What this task involves: Could you copy the records verbatim, starting at the line containing "pose: elev=137.0 azim=232.1" and ending at the line containing "Dot at: (342, 307)"?

Records supplied:

* * * * *

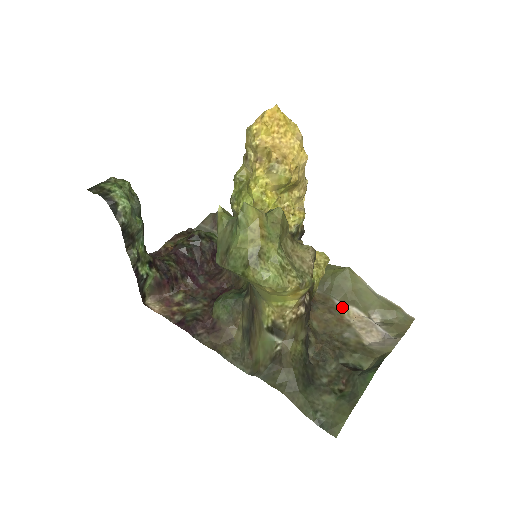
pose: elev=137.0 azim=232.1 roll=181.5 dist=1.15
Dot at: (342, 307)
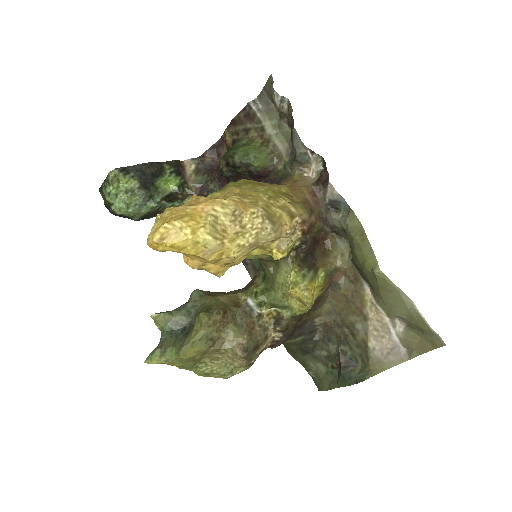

* * * * *

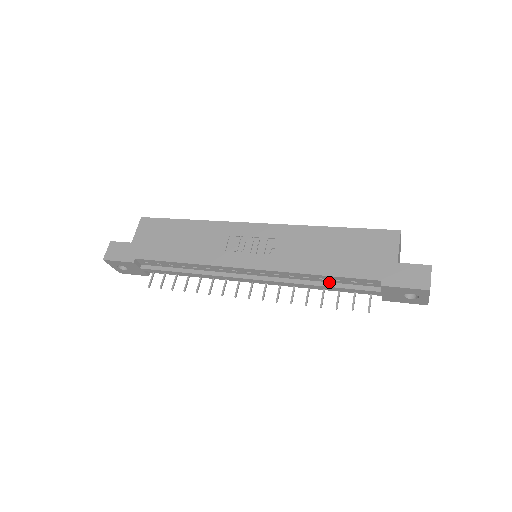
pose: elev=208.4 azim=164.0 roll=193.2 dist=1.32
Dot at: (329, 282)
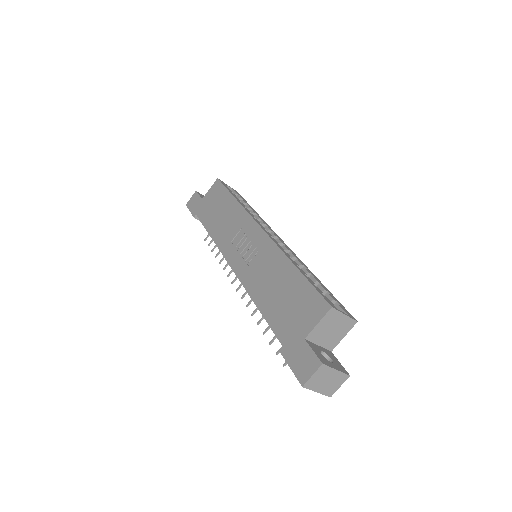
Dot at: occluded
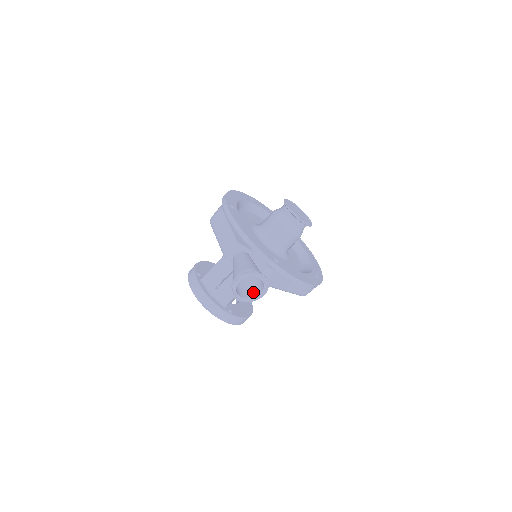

* * * * *

Response:
pose: elev=137.0 azim=232.1 roll=181.5 dist=1.15
Dot at: (342, 307)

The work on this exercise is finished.